Text section:
-- Opening Marker --

At any rate, my wife got me this grill for a discount price (I think it was like half-off and $75) and I have really gotten on well with it. It's my first "real" grill per se, as previously I made do with table-top hibachi grills like the $20 Coleman models etc. I really do well with it in that I cook much better with this thing than I ever did with any of the small table-top grills. (Then again, maybe that's not saying much.) The few times I tried goofing around with charcoal, that didn't work well for me either, I just couldn't get the knack of it, whereas I seem to just get it on with this particular gas model.

-- Closing Marker --

Dataset entries:
-- Opening Marker --

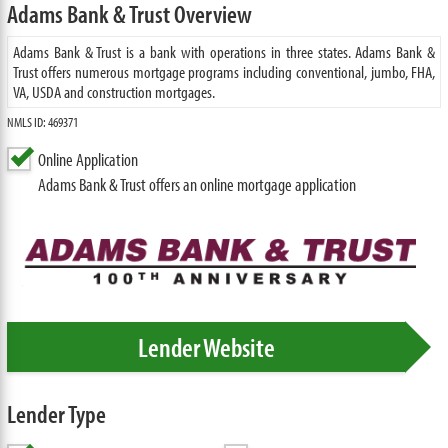
Adams Bank & Trust Overview
Adams Bank & Trust is a bank with operations in three states. Adams Bank &
Trust offers numerous mortgage programs including conventional, jumbo, FHA,
VA, USDA and construction mortgages.
NMLS ID: 469371
Online Application
Adams Bank & Trust offers an online mortgage application
Lender Website
Lender Type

-- Closing Marker --

Write the next part of the passage about the gas grill, picking up after its last sentence. The listing has no connection to the passage about the gas grill.

Task response:
Living in east TX, I have noticed, though, a fair number of persons in grilling who SWEAR by charcoal, which surprises me, as I thought gas had long ago all but totally displaced charcoal totally. I read in Consumer Reports many years ago that the "charcoal taste" wasn't really due to the charcoal itself but from the meat drippings hitting the hot burning coals below, and that such could come from gas cooking as well. (That said, this particular grill doesn't seem to have any hot bricks, it just has the "tube" heating element that the gas emits from as it burns.) Whether that's actually true or not, I can tell you that, to me anyway, this gas grill seems to produce some very tasty food. Other than the fact that the left-area seems a bit hotter than the right area, it's perfect. I have cooked chicken breasts, "sirloin" style pork chops, and ground beef hamburgers on this thing and it all tastes great. It's easy, too, I turn the knock and when it "clicks" the gas lights right up and modulates very well.
You also see a fair amount of grills that use wood, where people grill barbecue brisket and the like, for hours on these grills they call 'smokers." I imagine those grills are JUST for barbecue, vs grilling steaks and burgers etc?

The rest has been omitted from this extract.